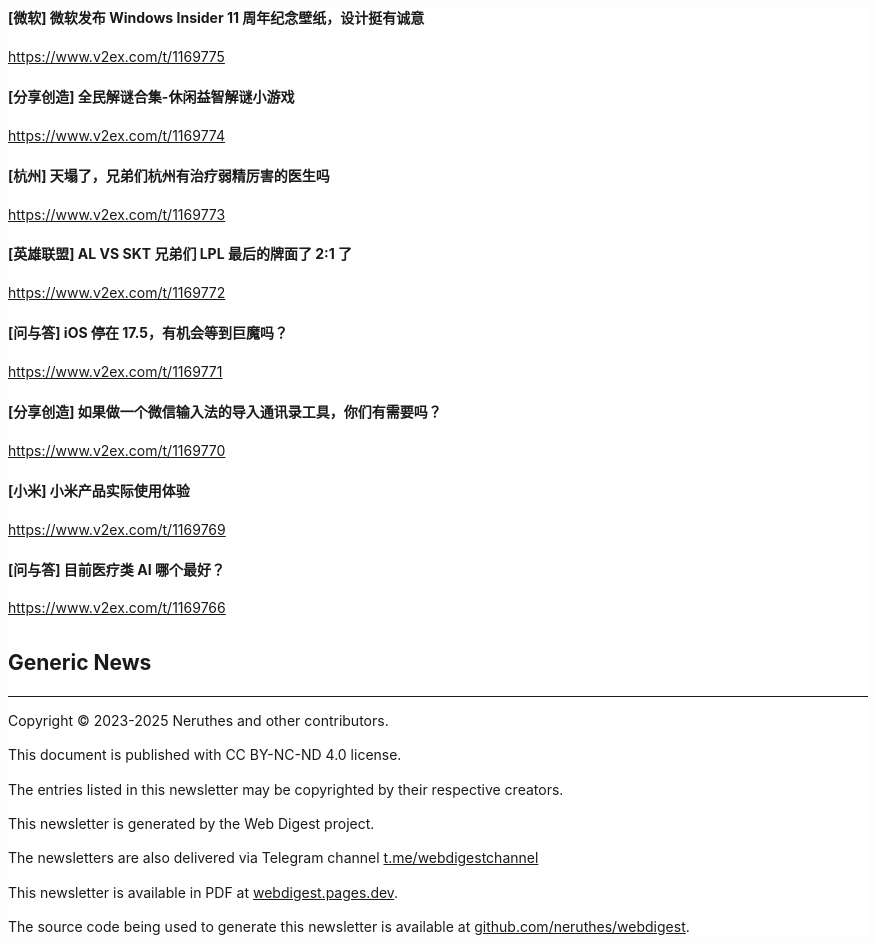 #### \[微软\] 微软发布 Windows Insider 11 周年纪念壁纸，设计挺有诚意

<span style="color: blue!80!green"><https://www.v2ex.com/t/1169775></span>

#### \[分享创造\] 全民解谜合集-休闲益智解谜小游戏

<span style="color: blue!80!green"><https://www.v2ex.com/t/1169774></span>

#### \[杭州\] 天塌了，兄弟们杭州有治疗弱精厉害的医生吗

<span style="color: blue!80!green"><https://www.v2ex.com/t/1169773></span>

#### \[英雄联盟\] AL VS SKT 兄弟们 LPL 最后的牌面了 2:1 了

<span style="color: blue!80!green"><https://www.v2ex.com/t/1169772></span>

#### \[问与答\] iOS 停在 17.5，有机会等到巨魔吗？

<span style="color: blue!80!green"><https://www.v2ex.com/t/1169771></span>

#### \[分享创造\] 如果做一个微信输入法的导入通讯录工具，你们有需要吗？

<span style="color: blue!80!green"><https://www.v2ex.com/t/1169770></span>

#### \[小米\] 小米产品实际使用体验

<span style="color: blue!80!green"><https://www.v2ex.com/t/1169769></span>

#### \[问与答\] 目前医疗类 AI 哪个最好？

<span style="color: blue!80!green"><https://www.v2ex.com/t/1169766></span>

## Generic News




-----------------------------------

Copyright © 2023-2025 Neruthes and other contributors.

This document is published with CC BY-NC-ND 4.0 license.

The entries listed in this newsletter may be copyrighted by their respective creators.

This newsletter is generated by the Web Digest project.

The newsletters are also delivered via Telegram channel [t.me/webdigestchannel](https://t.me/webdigestchannel)

This newsletter is available in PDF at [webdigest.pages.dev](https://webdigest.pages.dev/).

The source code being used to generate this newsletter is available at [github.com/neruthes/webdigest](https://github.com/neruthes/webdigest).

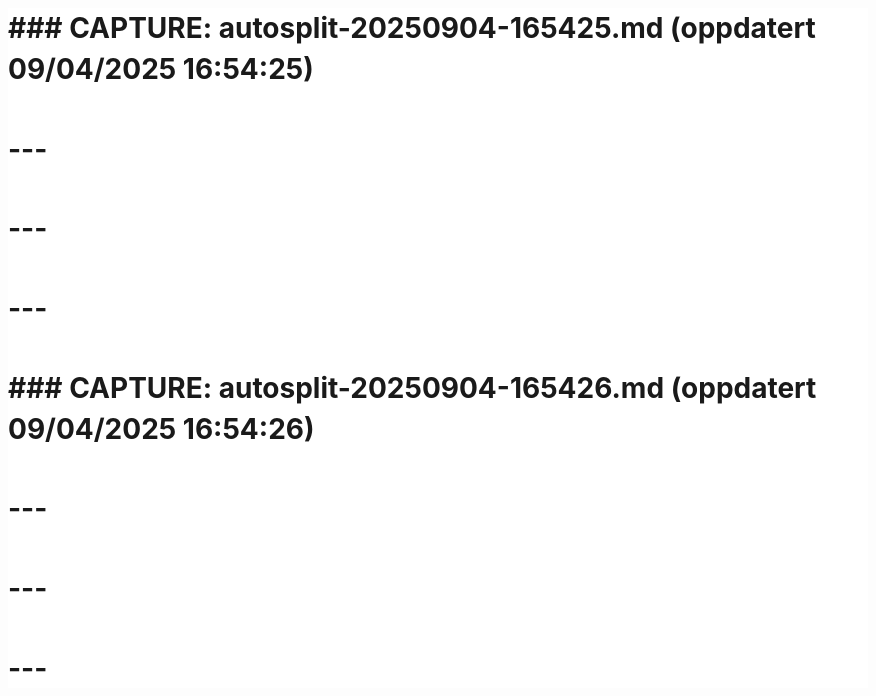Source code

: #

#

# \### CAPTURE: autosplit-20250904-165425.md (oppdatert 09/04/2025 16:54:25)

# ---

#

#

# ---

#

#

#

# ---

#

#

#

#

#

# \### CAPTURE: autosplit-20250904-165426.md (oppdatert 09/04/2025 16:54:26)

# ---

#

#

# ---

#

#

#

# ---
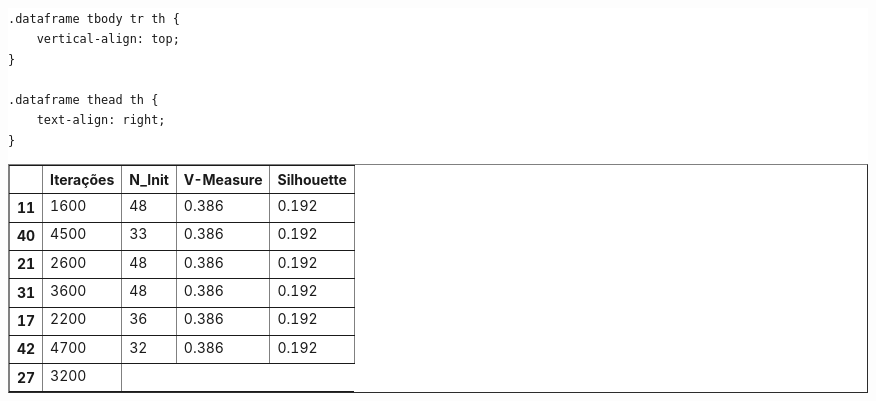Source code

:     .dataframe tbody tr th {
        vertical-align: top;
    }

    .dataframe thead th {
        text-align: right;
    }
</style>
<table border="1" class="dataframe">
  <thead>
    <tr style="text-align: right;">
      <th></th>
      <th>Iterações</th>
      <th>N_Init</th>
      <th>V-Measure</th>
      <th>Silhouette</th>
    </tr>
  </thead>
  <tbody>
    <tr>
      <th>11</th>
      <td>1600</td>
      <td>48</td>
      <td>0.386</td>
      <td>0.192</td>
    </tr>
    <tr>
      <th>40</th>
      <td>4500</td>
      <td>33</td>
      <td>0.386</td>
      <td>0.192</td>
    </tr>
    <tr>
      <th>21</th>
      <td>2600</td>
      <td>48</td>
      <td>0.386</td>
      <td>0.192</td>
    </tr>
    <tr>
      <th>31</th>
      <td>3600</td>
      <td>48</td>
      <td>0.386</td>
      <td>0.192</td>
    </tr>
    <tr>
      <th>17</th>
      <td>2200</td>
      <td>36</td>
      <td>0.386</td>
      <td>0.192</td>
    </tr>
    <tr>
      <th>42</th>
      <td>4700</td>
      <td>32</td>
      <td>0.386</td>
      <td>0.192</td>
    </tr>
    <tr>
      <th>27</th>
      <td>3200</td>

···

Exactly as they appear, print the lines of the listing above from its first line through the line that contains "#### \[杭州\] 天塌了，兄弟们杭州有治疗弱精厉害的医生吗", minus the pictures.

 #### \[微软\] 微软发布 Windows Insider 11 周年纪念壁纸，设计挺有诚意

<span style="color: blue!80!green"><https://www.v2ex.com/t/1169775></span>

#### \[分享创造\] 全民解谜合集-休闲益智解谜小游戏

<span style="color: blue!80!green"><https://www.v2ex.com/t/1169774></span>

#### \[杭州\] 天塌了，兄弟们杭州有治疗弱精厉害的医生吗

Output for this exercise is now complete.